How to complete this task
The exercise asks for every line of the data to be reproduced exactly.

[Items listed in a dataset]
Segment Open
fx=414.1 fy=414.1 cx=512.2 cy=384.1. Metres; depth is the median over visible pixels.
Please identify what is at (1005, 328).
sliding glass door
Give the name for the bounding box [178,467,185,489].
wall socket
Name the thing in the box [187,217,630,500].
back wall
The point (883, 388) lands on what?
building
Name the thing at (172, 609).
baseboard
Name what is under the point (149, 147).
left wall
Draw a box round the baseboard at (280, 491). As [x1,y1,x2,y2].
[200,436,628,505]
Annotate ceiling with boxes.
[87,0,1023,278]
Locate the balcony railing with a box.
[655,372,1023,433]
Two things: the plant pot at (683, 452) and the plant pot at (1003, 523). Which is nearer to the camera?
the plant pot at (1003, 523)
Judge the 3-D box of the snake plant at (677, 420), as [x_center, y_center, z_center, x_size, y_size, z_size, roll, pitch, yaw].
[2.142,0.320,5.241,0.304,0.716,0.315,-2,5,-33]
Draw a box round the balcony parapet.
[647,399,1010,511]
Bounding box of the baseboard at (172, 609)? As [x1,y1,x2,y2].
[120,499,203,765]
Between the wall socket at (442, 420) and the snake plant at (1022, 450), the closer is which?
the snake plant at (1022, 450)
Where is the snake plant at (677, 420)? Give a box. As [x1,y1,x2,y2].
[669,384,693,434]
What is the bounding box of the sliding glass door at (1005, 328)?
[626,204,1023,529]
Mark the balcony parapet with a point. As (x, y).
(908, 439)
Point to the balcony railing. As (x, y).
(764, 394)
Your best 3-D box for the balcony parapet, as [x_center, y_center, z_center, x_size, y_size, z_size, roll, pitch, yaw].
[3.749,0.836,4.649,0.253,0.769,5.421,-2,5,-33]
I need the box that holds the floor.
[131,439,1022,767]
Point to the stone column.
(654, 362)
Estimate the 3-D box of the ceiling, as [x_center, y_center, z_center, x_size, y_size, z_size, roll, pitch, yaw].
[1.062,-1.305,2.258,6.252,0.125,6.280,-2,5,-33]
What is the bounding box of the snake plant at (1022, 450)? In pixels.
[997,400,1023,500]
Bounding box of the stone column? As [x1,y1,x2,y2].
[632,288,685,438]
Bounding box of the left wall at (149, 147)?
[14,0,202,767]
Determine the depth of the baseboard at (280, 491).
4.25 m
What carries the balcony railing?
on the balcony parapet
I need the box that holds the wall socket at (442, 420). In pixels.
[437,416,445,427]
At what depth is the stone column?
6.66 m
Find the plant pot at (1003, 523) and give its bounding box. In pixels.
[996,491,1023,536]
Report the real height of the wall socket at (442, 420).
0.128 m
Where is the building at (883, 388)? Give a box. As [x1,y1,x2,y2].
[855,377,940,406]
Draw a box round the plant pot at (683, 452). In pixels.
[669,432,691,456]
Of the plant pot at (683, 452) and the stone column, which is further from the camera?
Segment Closed
Result of this exercise
fx=414.1 fy=414.1 cx=512.2 cy=384.1. Metres; depth is the median over visible pixels.
Please identify what is at (1005, 328).
sliding glass door
Give the name for the bounding box [178,467,185,489].
wall socket
Name the thing in the box [187,217,630,500].
back wall
The point (883, 388) lands on what?
building
Name the thing at (172, 609).
baseboard
Name what is under the point (149, 147).
left wall
Draw a box round the baseboard at (280, 491). As [x1,y1,x2,y2].
[200,436,628,505]
Annotate ceiling with boxes.
[87,0,1023,278]
Locate the balcony railing with a box.
[655,372,1023,433]
Two things: the plant pot at (683, 452) and the plant pot at (1003, 523). Which is nearer to the camera?
the plant pot at (1003, 523)
Judge the 3-D box of the snake plant at (677, 420), as [x_center, y_center, z_center, x_size, y_size, z_size, roll, pitch, yaw].
[2.142,0.320,5.241,0.304,0.716,0.315,-2,5,-33]
Draw a box round the balcony parapet.
[647,399,1010,511]
Bounding box of the baseboard at (172, 609)? As [x1,y1,x2,y2].
[120,499,203,765]
Between the wall socket at (442, 420) and the snake plant at (1022, 450), the closer is which?
the snake plant at (1022, 450)
Where is the snake plant at (677, 420)? Give a box. As [x1,y1,x2,y2].
[669,384,693,434]
What is the bounding box of the sliding glass door at (1005, 328)?
[626,204,1023,529]
Mark the balcony parapet with a point. As (x, y).
(908, 439)
Point to the balcony railing. As (x, y).
(764, 394)
Your best 3-D box for the balcony parapet, as [x_center, y_center, z_center, x_size, y_size, z_size, roll, pitch, yaw].
[3.749,0.836,4.649,0.253,0.769,5.421,-2,5,-33]
I need the box that holds the floor.
[131,439,1022,767]
Point to the stone column.
(654, 362)
Estimate the 3-D box of the ceiling, as [x_center, y_center, z_center, x_size, y_size, z_size, roll, pitch, yaw].
[1.062,-1.305,2.258,6.252,0.125,6.280,-2,5,-33]
What is the bounding box of the snake plant at (1022, 450)? In pixels.
[997,400,1023,500]
Bounding box of the stone column? As [x1,y1,x2,y2].
[632,288,685,438]
Bounding box of the left wall at (149, 147)?
[14,0,202,767]
Determine the depth of the baseboard at (280, 491).
4.25 m
What carries the balcony railing?
on the balcony parapet
I need the box that holds the wall socket at (442, 420). In pixels.
[437,416,445,427]
At what depth is the stone column?
6.66 m
Find the plant pot at (1003, 523) and give its bounding box. In pixels.
[996,491,1023,536]
Report the real height of the wall socket at (442, 420).
0.128 m
Where is the building at (883, 388)? Give a box. As [x1,y1,x2,y2].
[855,377,940,406]
Draw a box round the plant pot at (683, 452). In pixels.
[669,432,691,456]
Of the plant pot at (683, 452) and the stone column, which is further from the camera?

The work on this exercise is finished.